AB 1687 takes things further by prohibiting age-related data of all Pro users from being published publicly on IMDb. So even if an actor is fine with their age or date of birth being known, if they are a Pro user, that information would be blocked. Acting is a nasty business, and paying $20/month (or $150/year) to keep your age from being on the public side of IMDb might seem a worthwhile investment.
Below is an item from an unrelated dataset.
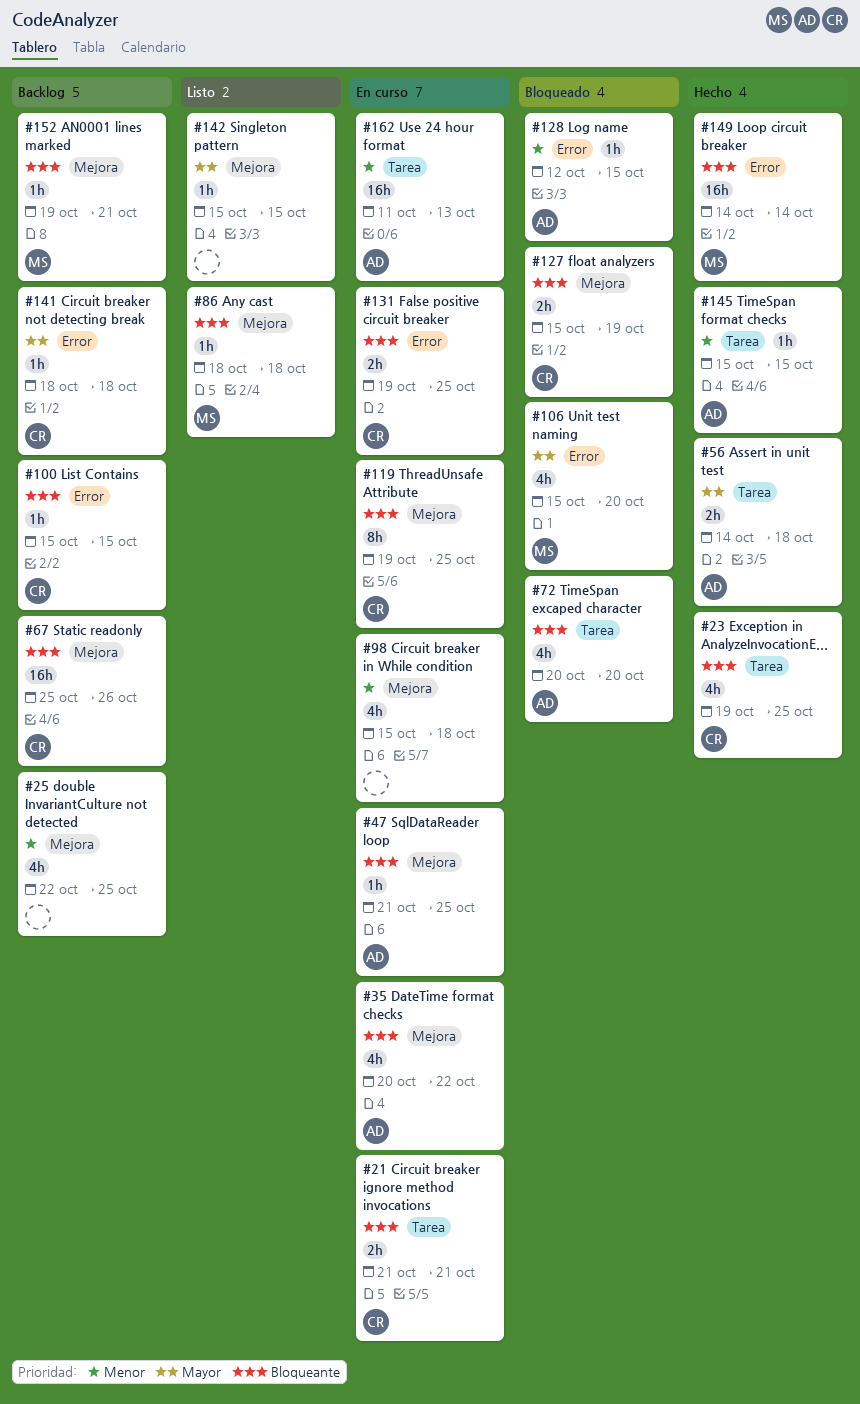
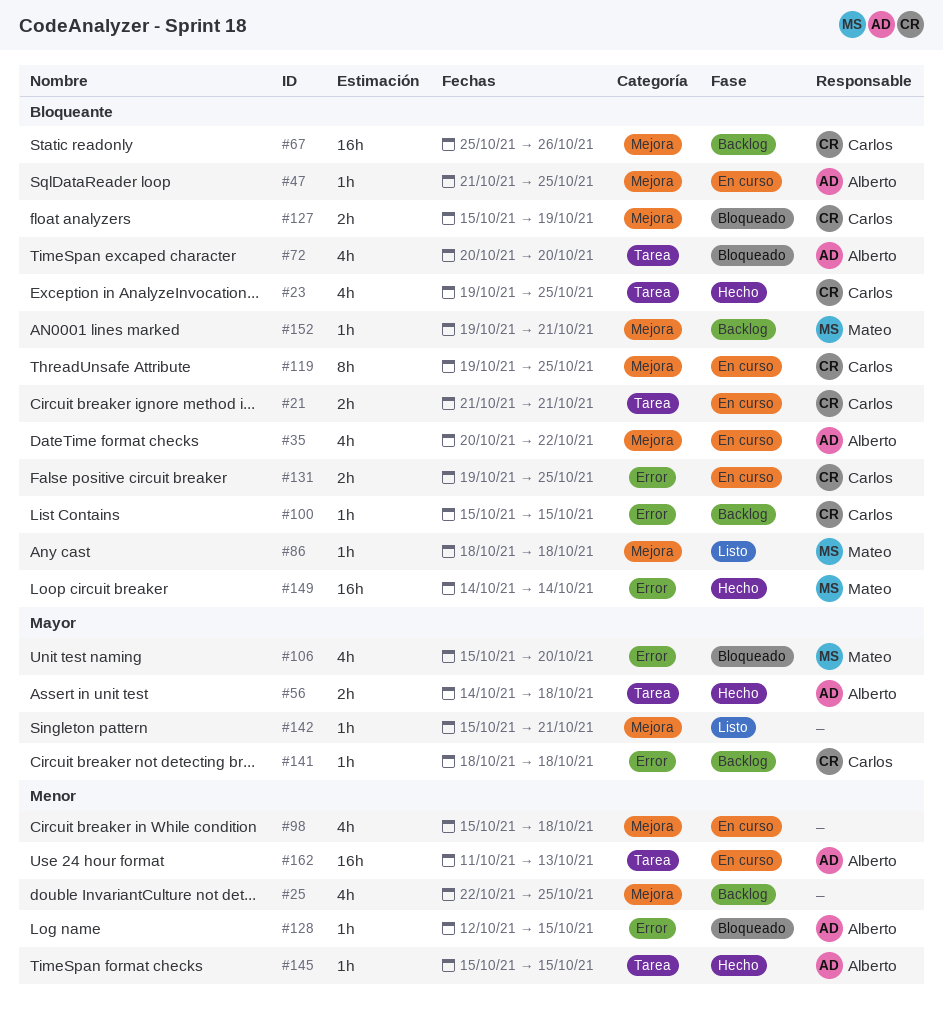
#142, due: Oct 15 -> Oct 21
Amazon-owned IMDb believes this law goes too far, to the point of violating the First Amendment. Last week, the website sued the state of California in federal court, seeking to stop AB 1687 from being enforced.
In the complaint [PDF], IMDb argues that — rather than go after actual discriminatory behavior — the law is targeting information that is widely available outside of IMDb.
According to IMDb, AB 1687 “does not prohibit the discriminatory use of information, but instead forces the removal of factual information from the public domain. That ‘enforced silence’ is unquestionably censorship in plain violation of the U.S. Constitution.”
IMDb, which acknowledges the good intentions of the law, contends that it is being unfairly targeted by AB 1687, especially since the information IMDb will be prohibited from publishing could be easily found on Wikipedia, Google, or by simply asking your smartphone.
If the government is allowed to bar publication of factual biographical data to a public forum, IMDb says it will set a “dangerous and unconstitutional precedent for other general purpose websites and news sources, and should be deeply troubling to all who care about free speech.”
The lawsuit also argues that the California law is violating the Commerce Clause of the Constitution by involving itself in business relationships between Washington state-based IMDb with users from all across the nation.
If IMDb is unsuccessful in blocking AB 1687 from being enforced, it will take effect in January.
(In case you’re wondering about the photo at the top: No, we didn’t pick Gene Hackman’s profile for any particular reason; we were looking him up anyway.)